··· Information ···
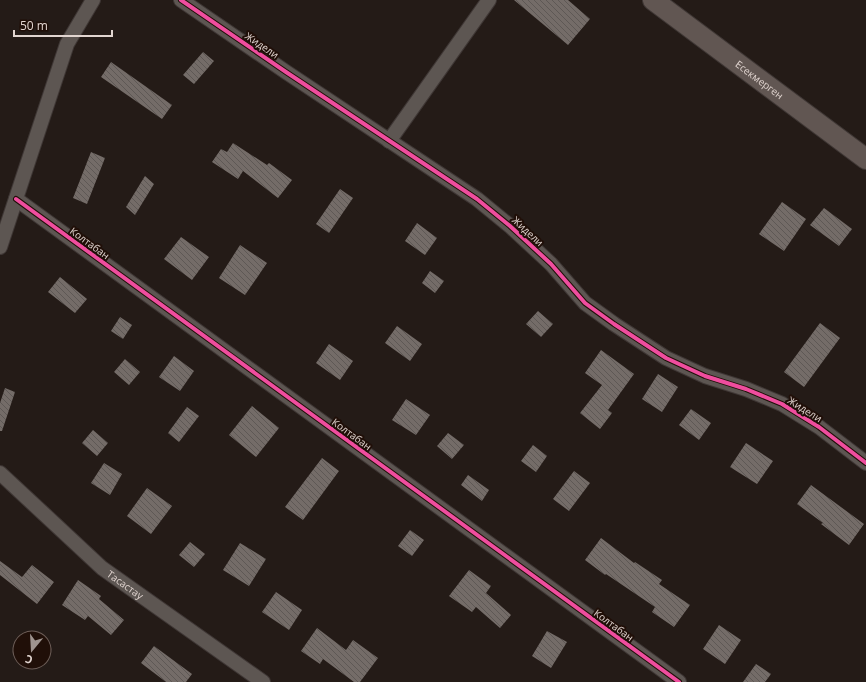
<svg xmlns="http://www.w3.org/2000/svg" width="866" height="682" font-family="'Open Sans',sans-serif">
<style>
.building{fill:url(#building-back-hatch)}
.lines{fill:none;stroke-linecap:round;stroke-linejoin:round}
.street-casing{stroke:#3f3735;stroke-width:16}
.secondary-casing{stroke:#3f3735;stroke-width:22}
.street{stroke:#5d5652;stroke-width:14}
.secondary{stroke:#615652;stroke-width:20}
.cycleway-casing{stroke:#200f08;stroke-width:6}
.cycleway{stroke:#ef4d9e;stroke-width:4}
.labels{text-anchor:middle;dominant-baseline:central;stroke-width:4;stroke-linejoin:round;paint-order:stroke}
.street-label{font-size:10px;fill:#e1d5d0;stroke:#200f08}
</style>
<defs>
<pattern id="building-back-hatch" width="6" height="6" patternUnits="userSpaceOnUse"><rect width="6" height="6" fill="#746c68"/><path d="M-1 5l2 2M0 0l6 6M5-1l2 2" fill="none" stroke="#5e5855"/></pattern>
</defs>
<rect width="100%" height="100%" fill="#241b17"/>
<g class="building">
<path d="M514,0h54l22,19 -22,26z"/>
<path d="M203,52l11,9 -20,23 -11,-9z"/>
<path d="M111,62l61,43 -10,14 -61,-42z"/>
<path d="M233,143l34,22 2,-2 23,17 -14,18 -35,-27 -5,8 -26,-17 9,-13 6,3z"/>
<path d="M91,152l14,6 -18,46 -14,-6z"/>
<path d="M145,176l9,8 -19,31 -9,-8z"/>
<path d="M340,189l13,9 -24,35 -13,-9z"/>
<path d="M782,202l24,17 -22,32 -25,-17z"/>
<path d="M824,208l28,21 -13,17 -29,-21z"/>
<path d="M417,223l20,15 -12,17 -20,-14z"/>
<path d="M181,237l28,20 -17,23 -28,-21z"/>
<path d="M240,245l27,18 -22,32 -26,-17z"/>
<path d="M430,271l14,10 -9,12 -13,-10z"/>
<path d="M60,277l27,22 -12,14 -27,-21z"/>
<path d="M538,311l15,13 -12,13 -15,-13z"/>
<path d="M120,317l12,8 -9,14 -12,-8z"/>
<path d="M820,323l20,15 -36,49 -20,-15z"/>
<path d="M397,326l25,18 -12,17 -25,-18z"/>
<path d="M329,344l24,17 -13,19 -24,-17z"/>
<path d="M601,350l33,24 -26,36 4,3 -12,16 -20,-16 22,-28 -17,-12z"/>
<path d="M174,356l20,15 -14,20 -21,-14z"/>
<path d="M125,359l15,13 -11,13 -15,-13z"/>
<path d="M658,374l20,13 -16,25 -20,-13z"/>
<path d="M5,388l10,4 -13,39h-2v-28z"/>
<path d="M406,399l24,16 -14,20 -24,-15z"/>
<path d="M252,406l27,22 -23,29 -27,-22z"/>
<path d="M187,407l12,9 -20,26 -11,-9z"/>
<path d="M691,409l20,14 -12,17 -20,-15z"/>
<path d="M93,430l15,13 -11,13 -15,-13z"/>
<path d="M448,433l16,12 -12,14 -15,-13z"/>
<path d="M746,443l27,18 -16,23 -27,-17z"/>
<path d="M533,445l14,11 -11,16 -15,-11z"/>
<path d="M322,458l17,13 -36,49 -18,-13z"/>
<path d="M104,463l18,11 -12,21 -19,-12z"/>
<path d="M574,471l16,12 -21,28 -16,-12z"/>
<path d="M468,475l21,15 -7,11 -21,-16z"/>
<path d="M811,485l53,39 -15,21 -28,-21 2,-1 -26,-19z"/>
<path d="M147,488l25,18 -21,28 -24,-18z"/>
<path d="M410,530l14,10 -12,16 -14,-10z"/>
<path d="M601,538l33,25 1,-1 27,18 -3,4 31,21 -16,22 -22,-15 3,-5 -49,-33 -1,1 -20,-15z"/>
<path d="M190,542l15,12 -11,13 -15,-12z"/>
<path d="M240,543l26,16 -17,27 -26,-16z"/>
<path d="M0,561l22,16 10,-12 22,17 -17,22 -37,-29z"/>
<path d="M469,570l22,16 -5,7 25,22 -11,13 -24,-21 -4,5 -23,-16z"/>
<path d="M78,580l23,16 -2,3 25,21 -13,15 -23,-19 -3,4 -23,-15z"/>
<path d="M276,592l26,18 -13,20 -27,-18z"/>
<path d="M719,625l22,15 -16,24 -22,-15z"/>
<path d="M317,628l29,22 7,-10 25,18 -18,24h-6l-31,-23 -3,5 -19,-13z"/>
<path d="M547,631l20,11 -16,26 -19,-12z"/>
<path d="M154,646l38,28 -6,8h-20l-25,-19z"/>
<path d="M756,664l15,10 -6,8h-22z"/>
</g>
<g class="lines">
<g class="street-casing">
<g id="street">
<path d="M181,0l105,72 191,127 33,27 41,38 34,39 29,21 52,34 39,18 41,13 36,15 37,23 47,36"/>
<path d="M389,141l100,-141"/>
<path d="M16,199l663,483"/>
<path d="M0,247l67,-203 26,-44"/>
<path id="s1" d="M0,473l102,95 161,114"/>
</g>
</g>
<g class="secondary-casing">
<g id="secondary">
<path id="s2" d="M653,0l213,159"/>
</g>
</g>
<use href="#street" class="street"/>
<use href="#secondary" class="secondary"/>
<g class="cycleway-casing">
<g id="cycleway">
<path d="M181,0l105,72 191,127 33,27 41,38 34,39 29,21 52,34 39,18 41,13 36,15 37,23 47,36"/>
<path d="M16,199l663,483"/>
</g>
</g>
<use href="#cycleway" class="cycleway"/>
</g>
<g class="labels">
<g class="street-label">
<text transform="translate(262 45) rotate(34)">Жидели</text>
<text stroke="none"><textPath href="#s2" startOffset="133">Eсекмерген</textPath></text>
<text transform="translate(528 231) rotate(43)">Жидели</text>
<text transform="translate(90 243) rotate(36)">Колтабан</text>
<text transform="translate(805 409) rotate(32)">Жидели</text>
<text transform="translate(352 434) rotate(36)">Колтабан</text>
<text stroke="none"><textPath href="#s1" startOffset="168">Тасастау</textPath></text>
<text transform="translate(614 625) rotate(36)">Колтабан</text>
</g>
</g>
<g transform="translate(32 650) rotate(198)"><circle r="19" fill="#200f08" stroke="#6d5e58"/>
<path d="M0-3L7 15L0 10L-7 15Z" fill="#9f948f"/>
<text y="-6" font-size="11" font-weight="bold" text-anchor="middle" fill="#e1d5d0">С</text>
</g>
<path d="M14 30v6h98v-6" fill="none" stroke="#e1d5d0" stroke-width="2"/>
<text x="20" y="30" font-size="12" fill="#e1d5d0" stroke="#200f08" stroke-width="3" paint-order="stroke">50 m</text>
</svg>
···
Task to complete: Within the material above, find every line containing the word "lines" and copy it.

Response:
.lines{fill:none;stroke-linecap:round;stroke-linejoin:round}
<g class="lines">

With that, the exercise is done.